For which $c$ is $\pi^c$ know to be irrational?

Not only $\pi^2$, it is in general known that if $0<c\in\mathbb{Q}$ then $\pi^c$ is irrational. Let $c=\frac{p}{q}$ where $p,q$ are positive integers. If $\pi^{\frac{p}{q}}$ was rational then $\pi^p=(\pi^{\frac{p}{q}})^q$ would be rational as well. But this would imply that $\pi$ is a root of $x^p-\pi^p\in\mathbb{Q}[x]$ which would contradict that $\pi$ is trancendental.

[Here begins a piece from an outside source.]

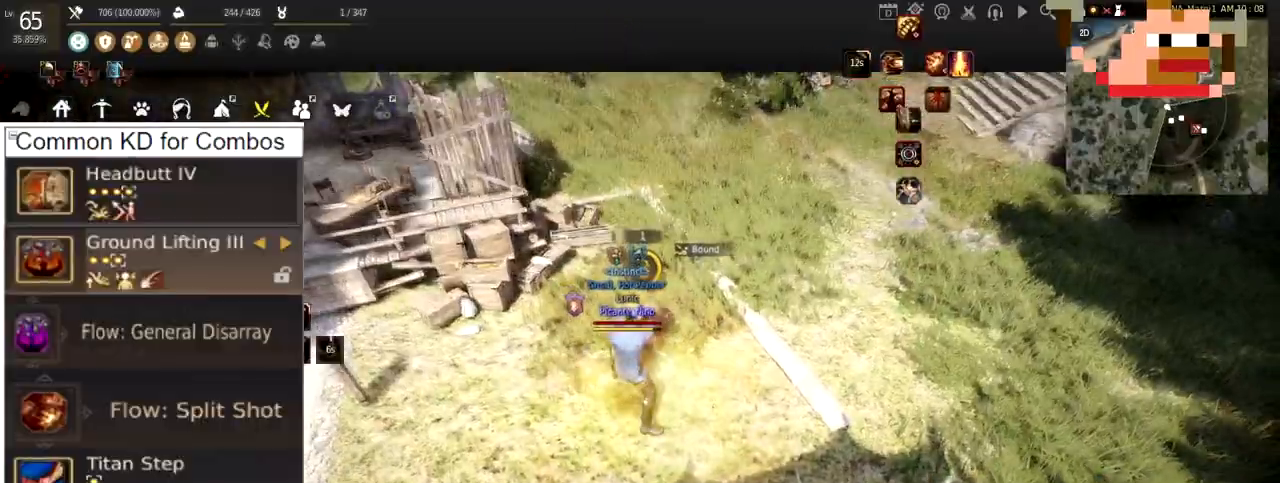
{"keys": ["shift"], "mouse": ["right"], "events": [[67, "w", "down"], [83, "mouse_left", "up"], [317, "mouse_right", "up"], [384, "w", "up"], [467, "mouse_right", "down"], [467, "shift", "down"]]}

$\def\A{\mathbb A}$You can use the Lindemann-Weierstrass theorem to construct lots of such numbers:

If $α_j\in\A$ are distinct algebraic numbers, then the exponentials $e^{α_j}$ are linearly independent over $\A$.

Now chose $α_2=0$ and $a\neq0$ in such a way that $α_1=a\ln\pi$ is algebraic. Then 1 and $e^{α_1}=\pi^a$ are independent over $\A$, i.e. $\pi^a$ is transcendental and thus irrational.

Note: Dunno whether $\ln\pi$ is algebraic or not, at least that theorem does not contradict it because we know $\pi\in\A$: Assuming $\ln\pi\in\A$ would just yield 1and $\pi$ were independent over $\A$, hence no contradiction.